The pace of information was equally slow. News traveled at the speed of a horse or a ship. A major political event might take weeks or months to reach a distant village. There was no sense of being constantly updated, no feed to refresh, no breaking news. People lived in a much smaller informational world, aware mainly of what was happening within walking distance.

The Tradeoffs Were Real

It’s tempting to romanticize pre-technology life as simpler and more authentic, or to dismiss it as brutal and primitive. Neither framing captures the full picture. People before modern technology had stronger community ties, more physical activity, quieter environments, and sleep patterns tightly aligned with natural light cycles. They also had higher rates of death from preventable causes, widespread illiteracy, limited personal freedom (especially for women and lower classes), and no pain relief for conditions that are easily managed today.

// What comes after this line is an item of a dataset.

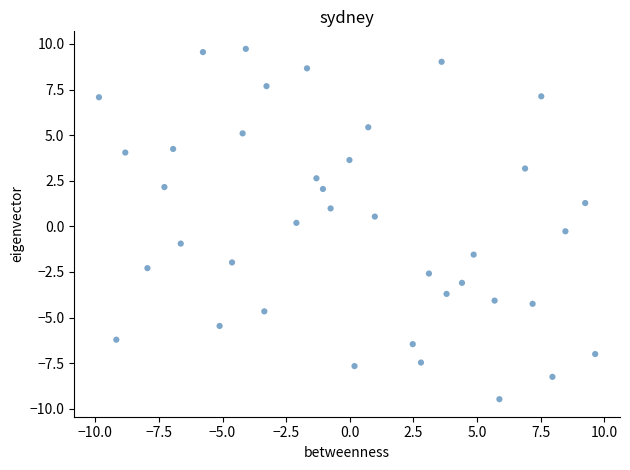

What is the range of X values (max minus min)?

19.5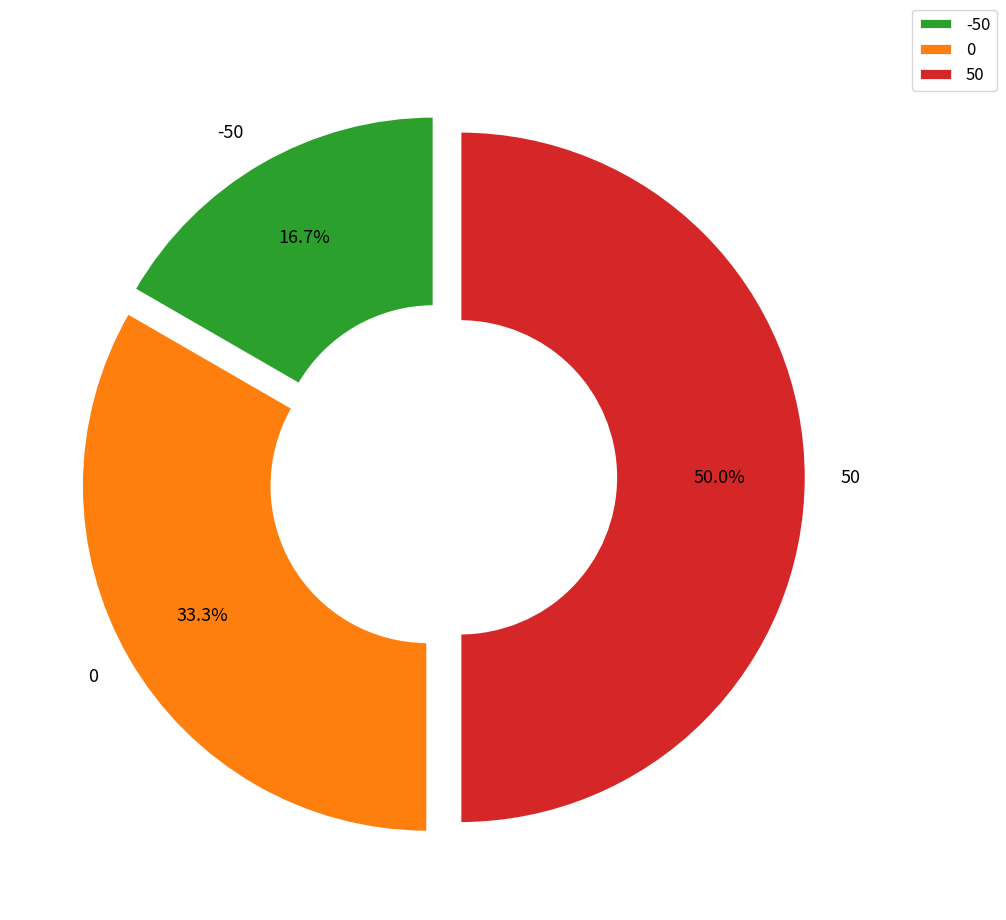

To the nearest percent, what is the difference between the largest and smallest slice percentages?

33%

The physical world demanded more from the human body and gave less comfort in return. A winter without heating meant real danger. A drought meant hunger. A plague meant watching neighbors die with no understanding of why. The security and convenience that technology provides are not trivial, and the people who lived without them would not have turned them down.

What they had that many modern people have lost is harder to quantify: unbroken darkness for sleeping, constant movement built into daily life rather than scheduled at a gym, and social connection that was woven into every activity rather than separated into its own app. The question isn’t whether life before technology was better or worse. It’s which parts of that older pattern still matter for human health and happiness, and how to reclaim them selectively in a world that has moved on.